A flat is considered to be a corrective wave, or being part of a corrective wave, and it is generally having an a-b-c structure, with the three-three-five inner structure for the waves of a lower degree.
In order for a price structure to be characterized as being a flat pattern, it needs to follow two simple rules:
- wave b must retrace at least 61.8% of wave a;
- wave c must be at least 38.2% of wave b.
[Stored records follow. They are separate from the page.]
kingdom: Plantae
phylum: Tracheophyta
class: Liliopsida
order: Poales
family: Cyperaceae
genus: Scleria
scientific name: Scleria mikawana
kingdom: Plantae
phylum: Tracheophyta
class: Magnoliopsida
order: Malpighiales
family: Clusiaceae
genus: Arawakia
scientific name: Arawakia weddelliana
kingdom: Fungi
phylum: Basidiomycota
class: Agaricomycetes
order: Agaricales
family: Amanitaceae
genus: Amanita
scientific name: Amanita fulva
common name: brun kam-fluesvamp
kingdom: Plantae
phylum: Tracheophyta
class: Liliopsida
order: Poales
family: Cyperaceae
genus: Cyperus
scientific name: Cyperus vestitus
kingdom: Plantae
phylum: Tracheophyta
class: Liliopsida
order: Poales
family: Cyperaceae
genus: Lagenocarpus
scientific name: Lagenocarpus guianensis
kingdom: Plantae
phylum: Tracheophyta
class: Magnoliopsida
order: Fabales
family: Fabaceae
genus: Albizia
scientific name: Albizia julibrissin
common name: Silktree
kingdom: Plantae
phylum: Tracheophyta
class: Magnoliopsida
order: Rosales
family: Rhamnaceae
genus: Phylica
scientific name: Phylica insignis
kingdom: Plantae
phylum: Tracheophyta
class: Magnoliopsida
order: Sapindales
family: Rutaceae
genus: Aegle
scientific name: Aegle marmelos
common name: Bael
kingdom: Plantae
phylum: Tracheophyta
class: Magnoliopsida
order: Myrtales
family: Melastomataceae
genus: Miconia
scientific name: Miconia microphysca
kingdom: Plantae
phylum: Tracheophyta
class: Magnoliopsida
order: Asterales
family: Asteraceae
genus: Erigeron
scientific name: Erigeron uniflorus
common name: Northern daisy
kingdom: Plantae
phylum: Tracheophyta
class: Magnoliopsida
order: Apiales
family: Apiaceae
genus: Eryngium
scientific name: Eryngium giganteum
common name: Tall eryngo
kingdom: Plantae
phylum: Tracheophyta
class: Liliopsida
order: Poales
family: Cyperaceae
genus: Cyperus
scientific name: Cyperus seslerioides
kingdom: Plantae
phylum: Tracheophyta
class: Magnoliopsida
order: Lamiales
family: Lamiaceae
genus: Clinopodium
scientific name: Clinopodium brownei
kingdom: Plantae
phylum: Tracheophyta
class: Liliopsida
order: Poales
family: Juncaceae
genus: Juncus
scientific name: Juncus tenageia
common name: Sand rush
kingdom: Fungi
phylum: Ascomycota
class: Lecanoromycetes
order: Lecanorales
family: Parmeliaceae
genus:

- In a flat, there are a couple of rules that price should respect, beside the two rules stated above, and they are:
- wave a can be any corrective pattern except a triangle;
- wave b can be any corrective pattern except a triangle;
- wave b is less than two times the price movement of wave a, including internal points of wave b;
- wave b must be less than ten times wave a;
- wave c must be an impulse or an ending diagonal;
- wave c must share some common price territory with wave a;
- wave c must be maximum two times when compared with the longest wave between the previous two (wave a and wave b);
- wave c must be less than three times the price distance of wave a;
There are many flats types under the Elliott Waves Theory and I am not going to cover them all here, but will take a look at common, irregular and elongated flat. All types of flats should respect the rules above.
In a common flat, all of the waves are approximately equal in price. In other words, wave b should not be more than 100% of wave a, but must retrace at least 81% of wave a. Also, wave c must retrace all of wave b. Wave c should move slightly beyond the end of wave a, but not by more than 10% or 20%.